Step 9. Compute $P(X\le x)P(Z=n)$.

We know that $$P(Z=n)=e^{-\lambda n}\big(1-e^{-\lambda}\big).$$

We compare the product of the marginals with the joint probability for each range of $x$:

If $x\le 0$, then $P(X\le x)=0$, so $$P(X\le x)P(Z=n)=0.$$

If $0<x<1$, then $$P(X\le x)=\dfrac{1-e^{-\lambda x}}{1-e^{-\lambda}},$$ and therefore $$P(X\le x)P(Z=n) =\dfrac{1-e^{-\lambda x}}{1-e^{-\lambda}} \times e^{-\lambda n}(1-e^{-\lambda}) =e^{-\lambda n}\big(1-e^{-\lambda x}\big).$$

If $x\ge 1$, then $P(X\le x)=1$, so $$P(X\le x)P(Z=n) =P(Z=n) =e^{-\lambda n}\big(1-e^{-\lambda}\big).$$

Step 10. Compare with $P(X\le x,Z=n)$ and conclude.

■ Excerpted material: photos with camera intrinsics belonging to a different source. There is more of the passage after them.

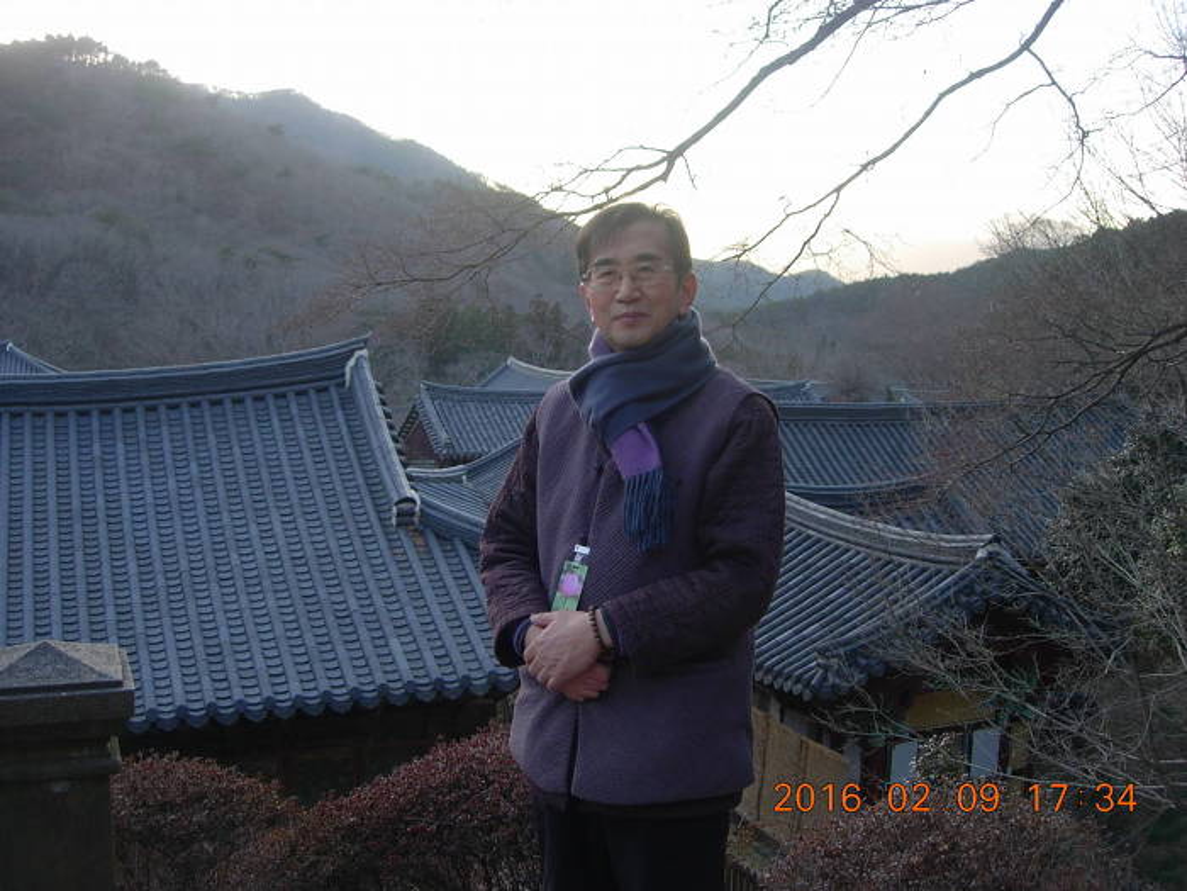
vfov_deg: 37.7
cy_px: 446
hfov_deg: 49.0
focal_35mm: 38
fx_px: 1303
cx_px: 594
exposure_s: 1/111
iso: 64
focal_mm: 7.8
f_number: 2.8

From Step 4, $$P(X\le x,Z=n) = \begin{cases} 0,& x\le 0,\\[4pt] e^{-\lambda n}\big(1-e^{-\lambda x}\big),& 0<x<1,\\[4pt] e^{-\lambda n}\big(1-e^{-\lambda}\big),& x\ge 1. \end{cases}$$

Comparing, we see that for every real number $x$ and every non-negative integer $n$, $$P(X\le x,Z=n)=P(X\le x)P(Z=n).$$

Since the joint distribution factors completely into the product of the marginal distributions, we conclude that $$X \text{ and } Z \text{ are independent.}$$

QED.

1. For any real number $x$ and non-negative integer $n$, $$P(X\le x,Z=n) = \begin{cases} 0,& x\le 0,\\[4pt] e^{-\lambda n}\big(1-e^{-\lambda x}\big),& 0<x<1,\\[4pt] e^{-\lambda n}\big(1-e^{-\lambda}\big),& x\ge 1. \end{cases}$$

2. Distribution of $Z$: $$P(Z=n)=\big(1-e^{-\lambda}\big)e^{-\lambda n},\quad n=0,1,2,\dots.$$

3. Distribution of $X$: $$f_{X}(x) = \begin{cases} \dfrac{\lambda e^{-\lambda x}}{1-e^{-\lambda}},& 0<x<1,\\[4pt] 0,& \text{otherwise}. \end{cases}$$

4. $X$ and $Z$ are independent.